If you are involved in education, you probably read the title as "Thinking Critically". But the word I want to discuss here in Criticality. In the nuclear context, the critical mass is the minimum amount of a fissile material needed to create a chain reaction. All nuclear reactors sustain a chain reaction while they are working. (They can stop the chain reaction at any time using control rods, whereas a nuclear bomb, using highly enriched Uranium/Plutonium, creates a chain reaction which is out of control.) Criticality accidents, where the chain reaction is triggered by mistake, can be fatal, and took place during the Manhattan Project (as dramatized in "Fat Man and Little Boy") and more recently at a Japanese nuclear facility in 1999.
So lets think Critically about Criticality.

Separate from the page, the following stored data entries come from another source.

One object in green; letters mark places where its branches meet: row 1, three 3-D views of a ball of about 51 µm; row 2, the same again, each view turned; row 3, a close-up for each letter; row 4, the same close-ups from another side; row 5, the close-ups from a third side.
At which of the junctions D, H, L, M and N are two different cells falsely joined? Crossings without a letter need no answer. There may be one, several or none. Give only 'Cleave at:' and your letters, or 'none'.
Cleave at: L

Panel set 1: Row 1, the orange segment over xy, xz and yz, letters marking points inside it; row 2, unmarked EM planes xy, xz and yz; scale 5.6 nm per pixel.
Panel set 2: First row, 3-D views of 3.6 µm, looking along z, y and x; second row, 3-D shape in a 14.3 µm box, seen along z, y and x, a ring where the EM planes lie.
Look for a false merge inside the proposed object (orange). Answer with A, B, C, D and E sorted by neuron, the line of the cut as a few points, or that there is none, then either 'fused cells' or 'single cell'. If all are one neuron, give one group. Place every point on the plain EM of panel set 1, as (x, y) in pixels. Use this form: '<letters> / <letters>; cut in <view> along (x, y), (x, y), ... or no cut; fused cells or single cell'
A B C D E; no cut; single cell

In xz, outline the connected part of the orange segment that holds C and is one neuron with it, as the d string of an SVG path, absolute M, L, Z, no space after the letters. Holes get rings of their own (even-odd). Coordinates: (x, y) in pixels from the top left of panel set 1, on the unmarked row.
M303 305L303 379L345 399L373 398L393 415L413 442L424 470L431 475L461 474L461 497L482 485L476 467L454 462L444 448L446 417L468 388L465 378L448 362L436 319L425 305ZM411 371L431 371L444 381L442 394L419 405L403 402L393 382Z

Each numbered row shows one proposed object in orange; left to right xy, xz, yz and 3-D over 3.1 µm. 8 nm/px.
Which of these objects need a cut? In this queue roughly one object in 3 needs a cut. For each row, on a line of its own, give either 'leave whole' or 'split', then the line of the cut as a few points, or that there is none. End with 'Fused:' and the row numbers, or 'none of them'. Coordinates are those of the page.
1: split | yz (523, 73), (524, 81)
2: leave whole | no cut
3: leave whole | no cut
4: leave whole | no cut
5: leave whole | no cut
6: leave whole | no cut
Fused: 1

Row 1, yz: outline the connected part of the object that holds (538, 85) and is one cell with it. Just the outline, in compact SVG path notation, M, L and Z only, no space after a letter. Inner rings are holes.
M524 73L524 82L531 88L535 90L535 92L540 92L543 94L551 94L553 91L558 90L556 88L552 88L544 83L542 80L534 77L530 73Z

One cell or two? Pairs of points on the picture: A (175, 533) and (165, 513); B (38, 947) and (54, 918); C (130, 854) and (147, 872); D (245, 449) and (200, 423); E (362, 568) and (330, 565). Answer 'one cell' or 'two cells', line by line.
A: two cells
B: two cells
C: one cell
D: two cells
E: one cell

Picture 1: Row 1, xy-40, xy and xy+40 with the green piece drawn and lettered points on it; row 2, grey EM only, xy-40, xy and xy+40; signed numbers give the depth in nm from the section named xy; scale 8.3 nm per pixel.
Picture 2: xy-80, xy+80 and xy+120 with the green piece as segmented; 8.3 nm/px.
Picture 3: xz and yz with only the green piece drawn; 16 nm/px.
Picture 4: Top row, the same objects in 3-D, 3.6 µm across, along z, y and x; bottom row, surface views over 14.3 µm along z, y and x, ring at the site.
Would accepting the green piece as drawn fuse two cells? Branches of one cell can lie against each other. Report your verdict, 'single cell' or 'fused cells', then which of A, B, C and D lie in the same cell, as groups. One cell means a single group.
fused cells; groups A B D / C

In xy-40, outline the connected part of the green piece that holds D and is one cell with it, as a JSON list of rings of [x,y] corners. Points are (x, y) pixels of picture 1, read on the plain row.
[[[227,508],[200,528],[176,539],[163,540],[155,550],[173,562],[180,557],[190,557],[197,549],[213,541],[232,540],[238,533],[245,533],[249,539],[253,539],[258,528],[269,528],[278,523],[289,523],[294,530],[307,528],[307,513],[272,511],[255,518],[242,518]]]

When the quake struck, control rods deployed and the three active reactors #1,2,3 all stopped their nuclear chain reactions, we are told. We wouldn't then expect any more chain reactions. However, nuclear fuel has the inherent potential to create a chain reaction, because of the high energy of every uranium or plutonium nucleus. So my question is: to what extent have the reactors re-started fission chain reactions? I find the following evidence for this happening:
--The buildings housing Reactors 1&3 exploded. The hydrogen that caused these explosions was from the outer layers of the fuel rods reaching such high temps. that they extracted the Oxygen from the water, leaving Hydrogen behind which exploded. This was reported as a "partial meltdown"
--Early on, the US stressed the importance of the spent fuel pool at reactor #4....I now realize why. This spent fuel pool contained not just spent fuel but active fuel removed from the reactor core for an inspection. This is extremely dangerous because the spent fuel pools have no containment structures around them. Building #4 is also in ruins, destroyed by a fire in the pool. How does a pool of water catch on fire? The answer must be that there was no water in the pool. The 1000+ rods there produced so much heat that they boiled the water away, then without coolant, they heated up more caught fire and probably melted down also. TEPCO said of this "we cannot rule out the possibility of re-criticality". Any incident of additional fission has serious health implications since the fission products (eg. I-131, Cs-137, Sr-90) are carcinogenic and because this will cause increased radiation locally which is hazardous to worker on the scene. So TEPCO must be carefully trying to determine if any when any of these reactor go critical again. They just haven't shared that information.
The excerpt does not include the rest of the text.